The global challenge of today is not so much the emerging of crises and failures. Or the issue of uncontrolability. But that the experiences of failure, strategies of managing, and access to safety nets are unequally distributed in the society. Some actors and groups redefine failure, celebrating its confession through so called fail faires, festivals and fuck-up nights. While others are less resourceful in benefiting of structures of support, or do not have access to recoveries that receive social acknowledgement.
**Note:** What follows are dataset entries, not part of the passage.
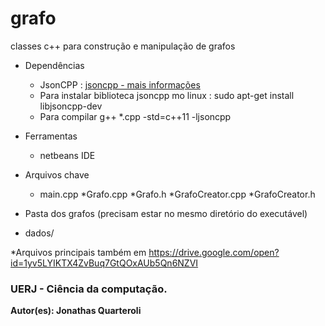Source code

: # grafo
classes c++ para construção e manipulação de grafos
* Dependências 
  * JsonCPP : [jsoncpp  - mais informações](https://github.com/open-source-parsers/jsoncpp)
  * Para instalar biblioteca jsoncpp mo linux : sudo apt-get install libjsoncpp-dev
  * Para compilar g++ *.cpp -std=c++11 -ljsoncpp
  
* Ferramentas 
  * netbeans IDE

* Arquivos chave 
  * main.cpp 
  *Grafo.cpp 
  *Grafo.h 
  *GrafoCreator.cpp 
  *GrafoCreator.h 
  
* Pasta dos grafos (precisam estar no mesmo diretório do executável)
 * dados/

*Arquivos principais também em https://drive.google.com/open?id=1yv5LYIKTX4ZvBuq7GtQOxAUb5Qn6NZVI
  
### UERJ - Ciência da computação.
**Autor(es): Jonathas Quarteroli**

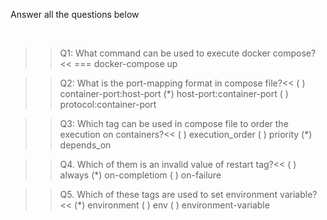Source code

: Answer all the questions below

<br/>


>>Q1: What command can be used to execute docker compose?<<
=== docker-compose up

>>Q2: What is the port-mapping format in compose file?<<
( ) container-port:host-port
(*) host-port:container-port
( ) protocol:container-port

>>Q3: Which tag can be used in compose file to order the execution on containers?<<
( ) execution_order
( ) priority 
(*) depends_on

>>Q4. Which of them is an invalid value of restart tag?<< 
( ) always
(*) on-completiom
( ) on-failure

>>Q5. Which of these tags are used to set environment variable?<<
(*) environment
( ) env
( ) environment-variable

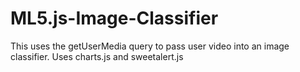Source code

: # ML5.js-Image-Classifier
This uses the getUserMedia query to pass user video into an image classifier. Uses charts.js and sweetalert.js

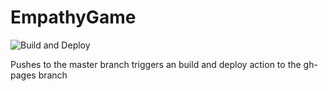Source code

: # EmpathyGame

![Build and Deploy](https://github.com/T-Almeida/empathy-game/workflows/Build%20and%20Deploy/badge.svg)

Pushes to the master branch triggers an build and deploy action to the gh-pages branch 
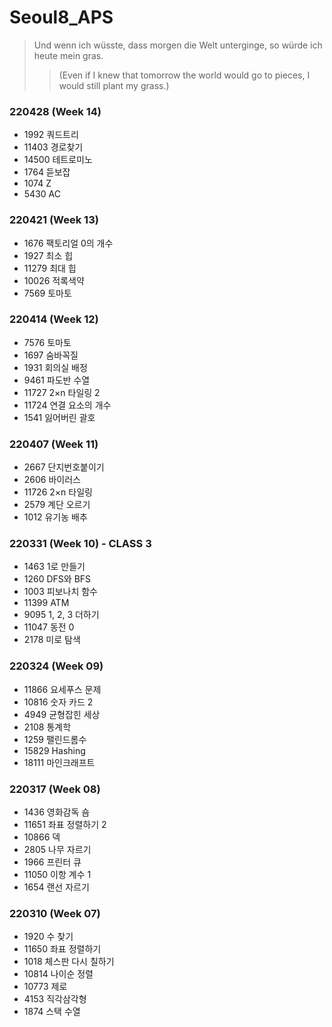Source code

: # Seoul8_APS

> Und wenn ich wüsste, dass morgen die Welt unterginge, so würde ich heute mein gras.
>
> > (Even if I knew that tomorrow the world would go to pieces, I would still plant my grass.)

### 220428 (Week 14) 

- 1992	쿼드트리
- 11403	경로찾기
- 14500	테트로미노
- 1764	듣보잡
- 1074	Z
- 5430	AC

### 220421 (Week 13) 

- 1676 팩토리얼 0의 개수
- 1927 최소 힙
- 11279 최대 힙
- 10026 적록색약
- 7569 토마토

### 220414 (Week 12) 

- 	7576	토마토
- 1697	숨바꼭질
- 1931	회의실 배정
- 9461	파도반 수열
- 11727	2×n 타일링 2
- 11724	연결 요소의 개수
- 1541	잃어버린 괄호

### 220407 (Week 11) 

- 2667	단지번호붙이기
- 2606	바이러스
- 11726	2×n 타일링
- 2579	계단 오르기
- 1012	유기농 배추

### 220331 (Week 10) - CLASS 3

- 1463	1로 만들기
- 1260	DFS와 BFS
- 1003	피보나치 함수
- 11399	ATM
- 9095	1, 2, 3 더하기
- 11047	동전 0
- 2178	미로 탐색

### 220324 (Week 09)

- 11866 	요세푸스 문제
- 10816	숫자 카드 2
- 4949	균형잡힌 세상
- 2108	통계학
- 1259	팰린드롬수
- 15829	Hashing
- 18111	마인크래프트

### 220317 (Week 08)

- 1436	영화감독 숌	
- 11651	좌표 정렬하기 2	
- 10866	덱
- 2805	나무 자르기	
- 1966	프린터 큐	
- 11050	이항 계수 1	
- 1654	랜선 자르기

### 220310  (Week 07)

- 1920 	수 찾기	
- 11650 	좌표 정렬하기
- 1018	체스판 다시 칠하기	
- 10814	나이순 정렬	
- 10773	제로	
- 4153	직각삼각형	
- 1874	스택 수열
The thematic group proposes to explore the relation between failure, inequality and success limitations from an interdisciplinary perspective. It argues that failure is a universal experience. At the end of the day, however, there is inequality in the stories of failure that are being told. Contemporary crises raise awareness about these inequalities. Crises open possibilities for social change with concrete support from international actors, social movements, policy agendas and new failure experts. The role of social sciences and public policy studies in all this being to identify the dynamic of rhetoric of inequality of failure. To inquire what are the variations at global and country levels in making sense and coming to terms with it.

It is not only the experiences of failure that are unequal, but also those of success. Dealing with asymmetries and reproduction of power relations in contemporary experiences of failure and success is a fundamental factor of growing economic and social inequalities globally. The thematic group argues that it is time to move from seeing failure as a step towards success! To address: – Who does and does not have access to failure as a tool for success?
– How is change possible?
– What are the implications in terms of redefinition of failure in a post-pandemic context?
– How do experiences, regimes and imaginaries of failure manifest and interact globally?